■ Directions for this task
Collect every line in the rows below that contains the string "sportowych", matching case exactly.

Text extracted from each page

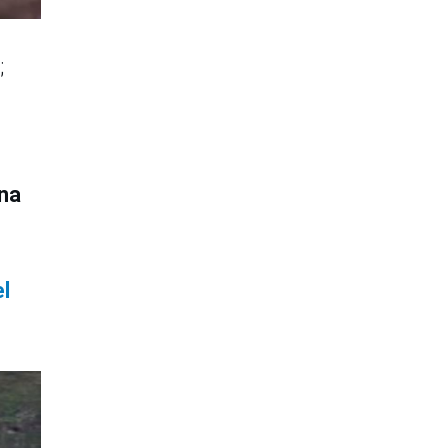
;
ina
l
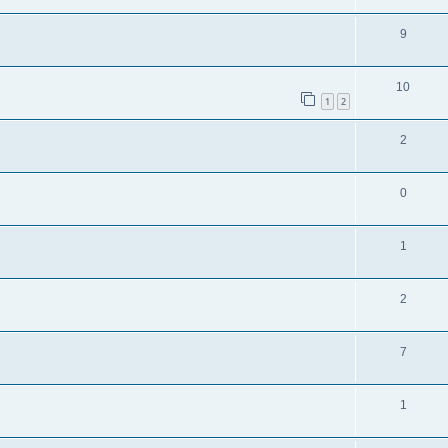
9
10
1
2
2
0
1
2
7
1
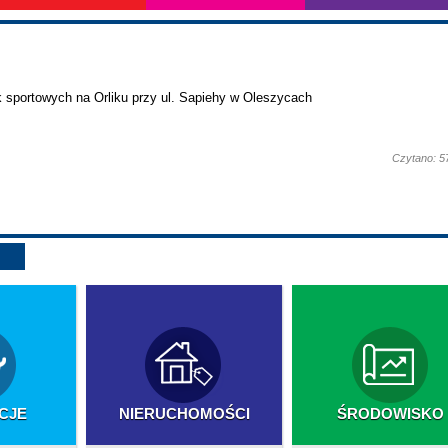
 sportowych na Orliku przy ul. Sapiehy w Oleszycach
Czytano: 5
CJE
NIERUCHOMOŚCI
ŚRODOWISKO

■ Result of the exercise
 sportowych na Orliku przy ul. Sapiehy w Oleszycach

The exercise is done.